Do you need to attend in person to open an account with:


HSBC France, and/or
Banque Populaire?


----------



## Troy McClure (24 Jul 2011)

bryanod said:


> That the same Societe generale that scrapped through the stress tests and is believed to need a load of capital as they own loads of soverign debt?


 
Scrape through is a bit extreme. What European bank is not exposed do you mind me asking? They all are, and it's the ones that are quiet about it I would worry about more. The only way SG are more exposed than others is the fact that they own a greek bank. This bank also passed the test.
You can leave your money in Ireland if you wish but I will take SG and BNP.


----------



## chewchew (24 Jul 2011)

bemmi said:


> Do you need to attend in person to open an account with:
> 
> 
> HSBC France, and/or
> Banque Populaire?


 

You can open an account with Banque populaire via correspondance, I'm not sure about HSBC.


----------



## Daisy2012 (25 Jul 2011)

Banque populaire in Nice has an international branch and they are great. [broken link removed]


----------



## rekhib (25 Jul 2011)

No need to visit HSBC in person, they'll do it all via email / post / fax. They have an int'l branch in Nice as well on Rue Gubernatis.


----------



## farmerette (25 Jul 2011)

hsbc are a horrible bank to deal with , they shaft you at every turn with exhorbinant fees and dont get me started on thier forex rates


----------



## sixshooter (25 Jul 2011)

Troy McClure said:


> I opened accounts in Societe General and BNP on a visit to france. You can have non resident accounts. You need passport, proof of address (bills) and I think in the case of BNP I had to have a Irish bank statement with a bank stamp on it. I also brought a tax clearance cert.
> You might want to make an appointment in the branch your hope to visit and ask for English speaker if thats an issue. Whole thing took a couple of hours. I dont pay fees as I only wanted online accounts without cards/chequebooks


 
Hi Troy, 
What are the interest rates and charges (if any) for their savings accounts?
Thanks,
John


----------



## Troy McClure (25 Jul 2011)

I just have internet banking. With no cards or chequebook there are no fees.
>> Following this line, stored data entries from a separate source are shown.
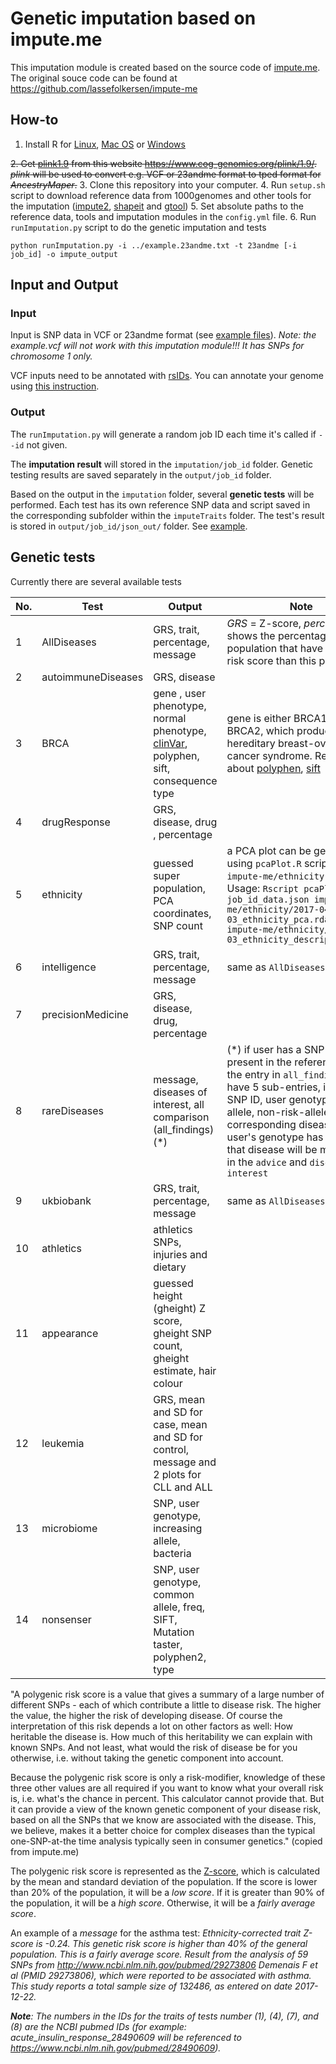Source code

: # Genetic imputation based on impute.me
This imputation module is created based on the source code of [impute.me](https://www.impute.me/). The original souce code can be found at https://github.com/lassefolkersen/impute-me

## How-to
1. Install R for [Linux](https://cran.r-project.org/bin/linux/), [Mac OS](https://cran.r-project.org/bin/macosx/) or [Windows](https://cran.r-project.org/bin/windows/base/)

~~2. Get [plink1.9](https://www.cog-genomics.org/plink/1.9/) from this website https://www.cog-genomics.org/plink/1.9/. *plink* will be used to convert e.g. VCF or 23andme format to tped format for *AncestryMaper*.~~
3. Clone this repository into your computer.
4. Run `setup.sh` script to download reference data from 1000genomes and other tools for the imputation ([impute2](https://mathgen.stats.ox.ac.uk/impute/impute_v2.html), [shapeit](https://mathgen.stats.ox.ac.uk/genetics_software/shapeit/shapeit.html) and [gtool](https://www.well.ox.ac.uk/~cfreeman/software/gwas/gtool.html))
5. Set absolute paths to the reference data, tools and imputation modules in the `config.yml` file.
6. Run `runImputation.py` script to do the genetic imputation and tests
```
python runImputation.py -i ../example.23andme.txt -t 23andme [-i job_id] -o impute_output
```

## Input and Output
### Input
Input is SNP data in VCF or 23andme format (see [example files](https://github.com/trvinh/genomes-io-prj/tree/master/ancestry)). *Note: the example.vcf will not work with this imputation module!!! It has SNPs for chromosome 1 only.*

VCF inputs need to be annotated with [rsIDs](https://www.ncbi.nlm.nih.gov/books/NBK44417/#Content.what_is_a_reference_snp_or__rs_i). You can annotate your genome using [this instruction](https://gist.github.com/trvinh/43a0e0724ee7330a45d0c7074f1c0e5f).

### Output
The `runImputation.py` will generate a random job ID each time it's called if `--id` not given.

The **imputation result** will stored in the `imputation/job_id` folder. Genetic testing results are saved separately in the `output/job_id` folder.

Based on the output in the `imputation` folder, several **genetic tests** will be performed. Each test has its own reference SNP data and script saved in the corresponding subfolder within the `imputeTraits` folder. The test's result is stored in `output/job_id/json_out/` folder. See [example](https://github.com/trvinh/genomes-io-prj/blob/master/imputation/example/).

## Genetic tests

Currently there are several available tests

| No. | Test | Output | Note |
| --- | ---- | ------ | ---- |
| 1 | AllDiseases | GRS, trait, percentage, message | *GRS* = Z-score, *percentage* shows the percentage of the population that have a slower risk score than this person |
| 2 | autoimmuneDiseases | GRS, disease |   |
| 3 | BRCA | gene , user phenotype, normal phenotype, [clinVar](https://www.ncbi.nlm.nih.gov/clinvar/intro/), polyphen, sift, consequence type | gene is either BRCA1 or BRCA2, which produce a hereditary breast-ovarian cancer syndrome. Read more about [polyphen](http://genetics.bwh.harvard.edu/pph2/), [sift](https://www.ncbi.nlm.nih.gov/pubmed/19561590) |
| 4 | drugResponse | GRS, disease, drug , percentage |   |
| 5 | ethnicity | guessed super population, PCA coordinates, SNP count | a PCA plot can be generated using `pcaPlot.R` script in the `impute-me/ethnicity` folder. Usage: `Rscript pcaPlot.R job_id_data.json impute-me/ethnicity/2017-04-03_ethnicity_pca.rdata impute-me/ethnicity/2017-04-03_ethnicity_descriptions.txt` |
| 6 | intelligence | GRS, trait, percentage, message | same as `AllDiseases`  |
| 7 | precisionMedicine | GRS, disease, drug, percentage |   |
| 8 | rareDiseases | message, diseases of interest, all comparison (all_findings) (*) | (*) if user has a SNP that is present in the reference data, the entry in `all_findings` will have 5 sub-entries, including SNP ID, user genotype, risk allele, non-risk-allele and the corresponding disease. If user's genotype has risk allele, that disease will be mentioned in the `advice` and `diseases of interest` |
| 9 | ukbiobank | GRS, trait, percentage, message | same as `AllDiseases` |
| 10 | athletics |athletics SNPs, injuries and dietary |   |
| 11 | appearance | guessed height (gheight) Z score, gheight SNP count, gheight estimate, hair colour |   |
| 12 | leukemia | GRS, mean and SD for case, mean and SD for control, message and 2 plots for CLL and ALL |   |
| 13 | microbiome | SNP, user genotype, increasing allele, bacteria |   |
| 14 | nonsenser | SNP, user genotype, common allele, freq, SIFT, Mutation taster, polyphen2, type |   |


"A polygenic risk score is a value that gives a summary of a large number of different SNPs - each of which contribute a little to disease risk. The higher the value, the higher the risk of developing disease. Of course the interpretation of this risk depends a lot on other factors as well: How heritable the disease is. How much of this heritability we can explain with known SNPs. And not least, what would the risk of disease be for you otherwise, i.e. without taking the genetic component into account.

Because the polygenic risk score is only a risk-modifier, knowledge of these three other values are all required if you want to know what your overall risk is, i.e. what's the chance in percent. This calculator cannot provide that. But it can provide a view of the known genetic component of your disease risk, based on all the SNPs that we know are associated with the disease. This, we believe, makes it a better choice for complex diseases than the typical one-SNP-at-the time analysis typically seen in consumer genetics." (copied from impute.me)

The polygenic risk score is represented as the [Z-score](https://en.wikipedia.org/wiki/Standard_score), which is calculated by the mean and standard deviation of the population. If the score is lower than 20% of the population, it will be a *low score*. If it is greater than 90% of the population, it will be a *high score*. Otherwise, it will be a *fairly average score*.

An example of a *message* for the asthma test: *Ethnicity-corrected trait Z-score is -0.24. This genetic risk score is higher than 40% of the general population. This is a fairly average score. Result from the analysis of 59 SNPs from http://www.ncbi.nlm.nih.gov/pubmed/29273806 Demenais F et al (PMID 29273806), which were reported to be associated with asthma. This study reports a total sample size of 132486, as entered on date 2017-12-22.*

*__Note__: The numbers in the IDs for the traits of tests number (1), (4), (7), and (8) are the NCBI pubmed IDs (for example: acute_insulin_response_28490609 will be referenced to https://www.ncbi.nlm.nih.gov/pubmed/28490609).*
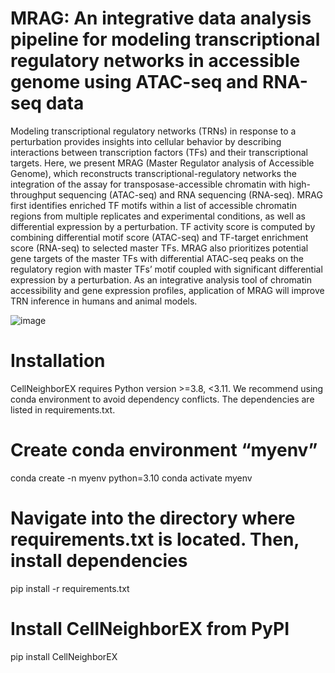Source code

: # MRAG: An integrative data analysis pipeline for modeling transcriptional regulatory networks in accessible genome using ATAC-seq and RNA-seq data


Modeling transcriptional regulatory networks (TRNs) in response to a perturbation provides insights into cellular behavior by describing interactions between transcription factors (TFs) and their transcriptional targets. Here, we present MRAG (Master Regulator analysis of Accessible Genome), which reconstructs transcriptional-regulatory networks the integration of the assay for transposase-accessible chromatin with high-throughput sequencing (ATAC-seq) and RNA sequencing (RNA-seq). MRAG first identifies enriched TF motifs within a list of accessible chromatin regions from multiple replicates and experimental conditions, as well as differential expression by a perturbation. TF activity score is computed by combining differential motif score (ATAC-seq) and TF-target enrichment score (RNA-seq) to selected master TFs. MRAG also prioritizes potential gene targets of the master TFs with differential ATAC-seq peaks on the regulatory region with master TFs’ motif coupled with significant differential expression by a perturbation. As an integrative analysis tool of chromatin accessibility and gene expression profiles, application of MRAG will improve TRN inference in humans and animal models.

![image](https://github.com/Cherry-Kim/MRAG/assets/64776690/ad8b9b28-5068-42ca-a23e-6e4c60157fff)

 
# Installation
CellNeighborEX requires Python version >=3.8, <3.11. We recommend using conda environment to avoid dependency conflicts. The dependencies are listed in requirements.txt.

# Create conda environment “myenv”
conda create -n myenv python=3.10
conda activate myenv

# Navigate into the directory where requirements.txt is located. Then, install dependencies
pip install -r requirements.txt

# Install CellNeighborEX from PyPI
pip install CellNeighborEX

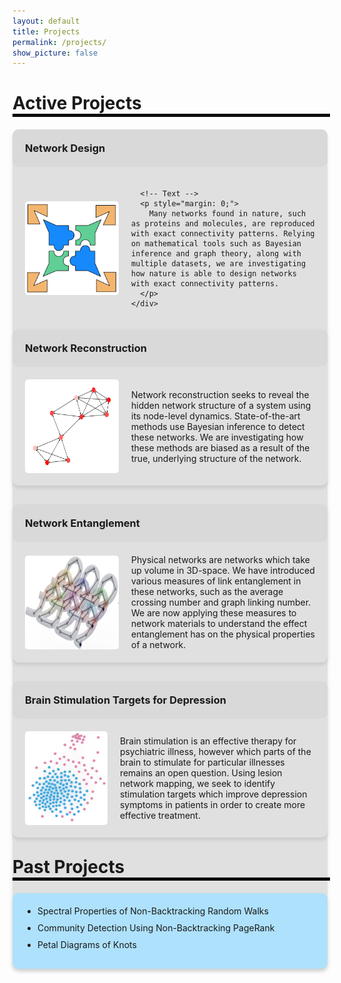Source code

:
 ```yaml
---
layout: default
title: Projects
permalink: /projects/
show_picture: false
---
```


<!-- <div style="background-color: rgb(174, 225, 252); padding: 5px; border-radius: 10px; box-shadow: 0 4px 6px rgba(0, 0, 0, 0.1); margin-bottom: 20px;"> -->
<h1 style="text-align:left; margin-bottom:0px;">Active Projects</h1>
<hr style="width: 100%; border: 2px solid black; margin-top: 0px; margin-bottom: 20px;">
<!-- </div> -->

<div style="background-color: #e0e0e0; box-shadow: 0 4px 6px rgba(0, 0, 0, 0.1); border-radius: 10px; margin-bottom: 30px;">
  <!-- Header -->
  <div style="padding: 20px; background-color: #d9d9d9; border-radius: 10px; display: flex; align-items: center;">
    <h3 style="margin: 0; text-align: left;">Network Design</h3>
  </div>

  <!-- Content -->
  <div style="padding: 20px;">
    <div style="display: flex; align-items: center; gap: 20px;">
      <!-- Image -->
      <img src="/assets/images/projects/net_design.png" alt="Icon" style="width: 150px; height: 150px; border-radius: 5px;">
      
      <!-- Text -->
      <p style="margin: 0;">
        Many networks found in nature, such as proteins and molecules, are reproduced with exact connectivity patterns. Relying on mathematical tools such as Bayesian inference and graph theory, along with multiple datasets, we are investigating how nature is able to design networks with exact connectivity patterns.
      </p>
    </div>
  </div>
</div>

<div style="background-color: #e0e0e0; box-shadow: 0 4px 6px rgba(0, 0, 0, 0.1); border-radius: 10px; margin-bottom: 30px;">
  <!-- Header -->
  <div style="padding: 20px; background-color: #d9d9d9; border-radius: 10px; display: flex; align-items: center;">
    <h3 style="margin: 0; text-align: left;">Network Reconstruction</h3>
  </div>

  <!-- Content -->
  <div style="padding: 20px;">
    <div style="display: flex; align-items: center; gap: 20px;">
      <!-- Image -->
      <img src="/assets/images/projects/net_recon.jpg" alt="Icon" style="width: 150px; height: 150px; border-radius: 5px;">
      <!-- Text -->
      <p style="margin: 0;">
        Network reconstruction seeks to reveal the hidden network structure of a system using its node-level dynamics. State-of-the-art methods use Bayesian inference to detect these networks. We are investigating how these methods are biased as a result of the true, underlying structure of the network.
      </p>
    </div>
  </div>
</div>

<div style="background-color: #e0e0e0; box-shadow: 0 4px 6px rgba(0, 0, 0, 0.1); border-radius: 10px; margin-bottom: 30px;">
  <!-- Dropdown Header -->
  <div style="padding: 20px; background-color: #d9d9d9; border-radius: 10px; display: flex; align-items: center;">
    <h3 style="margin: 0; text-align: left;">Network Entanglement</h3>
  </div>

  <!-- Dropdown Content -->
  <div style="padding: 20px;">
    <div style="display: flex; align-items: center; gap: 20px;">
      <!-- Image -->
      <img src="/assets/images/projects/net_entanglement.png" alt="Icon" style="width: 150px; height: 150px; border-radius: 5px;">
      <!-- Text -->
      <p style="margin: 0;">
        Physical networks are networks which take up volume in 3D-space. We have introduced various measures of link entanglement in these networks, such as the average crossing number and graph linking number. We are now applying these measures to network materials to understand the effect entanglement has on the physical properties of a network.
      </p>
    </div>
  </div>
</div>

<div style="background-color: #e0e0e0; box-shadow: 0 4px 6px rgba(0, 0, 0, 0.1); border-radius: 10px; margin-bottom: 30px;">
  <!-- Dropdown Header -->
  <div style="padding: 20px; background-color: #d9d9d9; border-radius: 10px; display: flex; align-items: center;">
     <h3 style="margin: 0; text-align: left;">Brain Stimulation Targets for Depression</h3>
  </div>

  <!-- Dropdown Content -->
 <div style="padding: 20px;">
    <div style="display: flex; align-items: center; gap: 20px;">
     <!-- Image -->
      <img src="/assets/images/projects/brain_stimulation.png" alt="Icon" style="width: 150px; height: 150px; border-radius: 5px;">
      <!-- Text -->
      <p style="margin: 0;">
        Brain stimulation is an effective therapy for psychiatric illness, however which parts of the brain to stimulate for particular illnesses remains an open question. Using lesion network mapping, we seek to identify stimulation targets which improve depression symptoms in patients in order to create more effective treatment. 
      </p>
    </div>
  </div>
</div>

<script>
  function toggleDropdown(id) {
    const element = document.getElementById(id);
    if (element.style.display === 'none' || element.style.display === '') {
      element.style.display = 'block';
    } else {
      element.style.display = 'none';
    }
  }
</script>

<h1 style="text-align:left; margin-bottom:0px;margin-top: 30px;">Past Projects</h1>
<hr style="width: 100%; border: 2px solid black; margin-top: 0px; margin-bottom: 20px;">
<!-- </div> -->
<div style="background-color: #aee1fc; padding: 20px; border-radius: 10px; box-shadow: 0 4px 6px rgba(0, 0, 0, 0.1);">
<ul style="list-style-type: disc; padding-left: 20px; margin: 0;">
    <li style="margin-bottom: 10px; vertical-align: middle;">
      Spectral Properties of Non-Backtracking Random Walks
    </li>
    <li style="margin-bottom: 10px; vertical-align: middle;">
      Community Detection Using Non-Backtracking PageRank
    </li>
    <li style="margin-bottom: 10px; vertical-align: middle;">
      Petal Diagrams of Knots
    </li>
</ul>
</div>
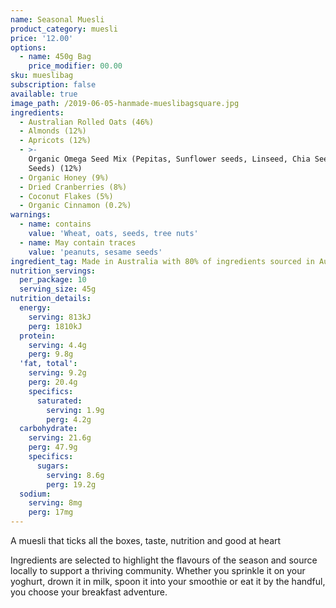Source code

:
 ```yaml
---
name: Seasonal Muesli
product_category: muesli
price: '12.00'
options:
  - name: 450g Bag
    price_modifier: 00.00
sku: mueslibag
subscription: false
available: true
image_path: /2019-06-05-hanmade-mueslibagsquare.jpg
ingredients:
  - Australian Rolled Oats (46%)
  - Almonds (12%)
  - Apricots (12%)
  - >-
    Organic Omega Seed Mix (Pepitas, Sunflower seeds, Linseed, Chia Seed, Sesame
    Seeds) (12%)
  - Organic Honey (9%)
  - Dried Cranberries (8%)
  - Coconut Flakes (5%)
  - Organic Cinnamon (0.2%)
warnings:
  - name: contains
    value: 'Wheat, oats, seeds, tree nuts'
  - name: May contain traces
    value: 'peanuts, sesame seeds'
ingredient_tag: Made in Australia with 80% of ingredients sourced in Australia
nutrition_servings:
  per_package: 10
  serving_size: 45g
nutrition_details:
  energy:
    serving: 813kJ
    perg: 1810kJ
  protein:
    serving: 4.4g
    perg: 9.8g
  'fat, total':
    serving: 9.2g
    perg: 20.4g
    specifics:
      saturated:
        serving: 1.9g
        perg: 4.2g
  carbohydrate:
    serving: 21.6g
    perg: 47.9g
    specifics:
      sugars:
        serving: 8.6g
        perg: 19.2g
  sodium:
    serving: 8mg
    perg: 17mg
---
```


A muesli that ticks all the boxes, taste, nutrition and good at heart

Ingredients are selected to highlight the flavours of the season and source locally to support a thriving community. Whether you sprinkle it on your yoghurt, drown it in milk, spoon it into your smoothie or eat it by the handful, you choose your breakfast adventure.
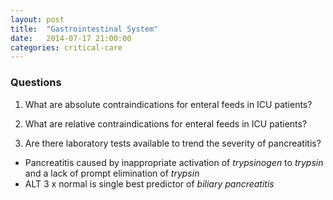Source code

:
 ```yaml
---
layout: post
title:  "Gastrointestinal System"
date:   2014-07-17 21:00:00
categories: critical-care
---
```


### Questions

1. What are absolute contraindications for enteral feeds in ICU patients?

1. What are relative contraindications for enteral feeds in ICU patients?

1. Are there laboratory tests available to trend the severity of pancreatitis?
* Pancreatitis caused by inappropriate activation of *trypsinogen* to *trypsin* and a lack of prompt elimination of *trypsin*
* ALT 3 x normal is single best predictor of *biliary pancreatitis*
Interest rates are low, around the 2% mark.


----------



## vipera1 (26 Jul 2011)

Troy McClure said:


> I just have internet banking. With no cards or chequebook there are no fees. Interest rates are low, around the 2% mark.


 
Hi Troy, are you referring to BNP or S.G. I am interested in internet banking without cards or chequebook...and no fees. I'm going to France shortly, and will open such an account. Many thanks


----------



## Troy McClure (26 Jul 2011)

Both, you might want to contact branch to make an appointment for the day your there. I was lucky to get a slot on walking in while in St Etienne, but they are very breaucratic over there so bring more than you think and allow a couple of hours for the appointment.


----------



## vipera1 (28 Jul 2011)

Thanks Troy, will let you know how I get on. Regards,
Paul


----------